_Dataset entries_:
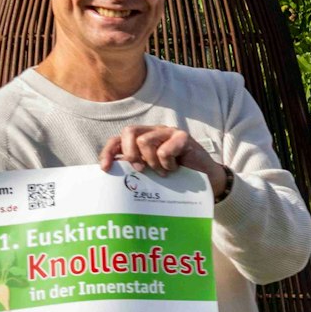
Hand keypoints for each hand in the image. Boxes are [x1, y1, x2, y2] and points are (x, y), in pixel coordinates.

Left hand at [101, 125, 225, 194]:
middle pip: (129, 132)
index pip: (118, 139)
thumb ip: (135, 167)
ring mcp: (168, 132)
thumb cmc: (176, 176)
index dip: (109, 152)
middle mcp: (153, 132)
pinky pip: (165, 150)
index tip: (105, 168)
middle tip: (141, 169)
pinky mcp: (183, 137)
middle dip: (130, 153)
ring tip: (162, 172)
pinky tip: (175, 169)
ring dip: (152, 162)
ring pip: (145, 141)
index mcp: (141, 139)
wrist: (205, 179)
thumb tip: (113, 170)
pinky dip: (167, 163)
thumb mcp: (151, 172)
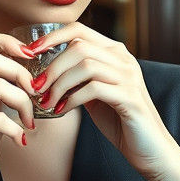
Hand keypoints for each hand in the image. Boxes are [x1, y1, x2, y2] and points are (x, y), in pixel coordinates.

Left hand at [29, 23, 179, 180]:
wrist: (150, 149)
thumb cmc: (120, 121)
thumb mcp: (95, 94)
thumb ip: (78, 79)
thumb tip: (45, 73)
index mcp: (115, 53)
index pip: (79, 31)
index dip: (52, 37)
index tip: (30, 52)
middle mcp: (124, 60)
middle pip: (79, 47)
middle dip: (52, 67)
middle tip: (36, 87)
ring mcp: (129, 77)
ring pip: (85, 65)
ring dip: (60, 84)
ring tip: (47, 102)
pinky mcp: (130, 97)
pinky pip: (94, 88)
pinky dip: (72, 99)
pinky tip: (62, 111)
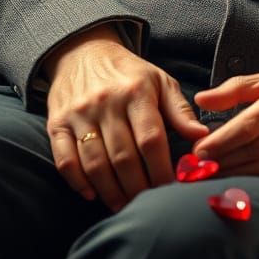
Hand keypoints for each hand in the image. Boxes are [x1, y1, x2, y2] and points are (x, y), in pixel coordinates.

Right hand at [44, 24, 207, 210]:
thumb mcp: (161, 81)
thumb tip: (202, 136)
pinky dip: (78, 182)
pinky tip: (93, 194)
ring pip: (95, 163)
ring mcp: (79, 114)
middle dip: (138, 186)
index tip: (171, 187)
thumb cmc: (131, 73)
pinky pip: (65, 161)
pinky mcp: (57, 124)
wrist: (85, 53)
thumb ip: (180, 110)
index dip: (161, 168)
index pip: (151, 139)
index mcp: (137, 91)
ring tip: (124, 205)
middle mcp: (107, 103)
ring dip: (111, 190)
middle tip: (148, 203)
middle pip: (124, 156)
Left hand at [193, 68, 258, 176]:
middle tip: (199, 170)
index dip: (221, 141)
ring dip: (240, 174)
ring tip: (215, 178)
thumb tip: (202, 100)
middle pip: (257, 147)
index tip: (199, 152)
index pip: (250, 123)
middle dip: (225, 161)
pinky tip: (248, 180)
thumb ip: (240, 87)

_To do_: Everything from the first line of the entries through the line containing "thumb mcp: (151, 172)" is to be transcribed exactly; the pictures are not.

_Task answer_:
Hand keypoints for each hand in the image. Boxes are [x1, y1, x2, y2] and points are (x, y), in pixel coordinates.

Left hand at [101, 125, 225, 194]:
middle pip: (129, 132)
index pip: (118, 139)
thumb ip: (135, 167)
ring mcp: (168, 132)
thumb cmc: (176, 176)
index dip: (109, 152)
middle mcp: (153, 132)
pinky pip: (165, 150)
index tip: (105, 168)
middle tip: (141, 169)
pinky mcp: (183, 137)
middle dip: (130, 153)
ring tip: (162, 172)
pinky tip: (175, 169)
ring dip: (152, 162)
ring pip: (145, 141)
index mcp: (141, 139)
wrist: (205, 179)
thumb tip: (113, 170)
pinky dip: (167, 163)
thumb mcp: (151, 172)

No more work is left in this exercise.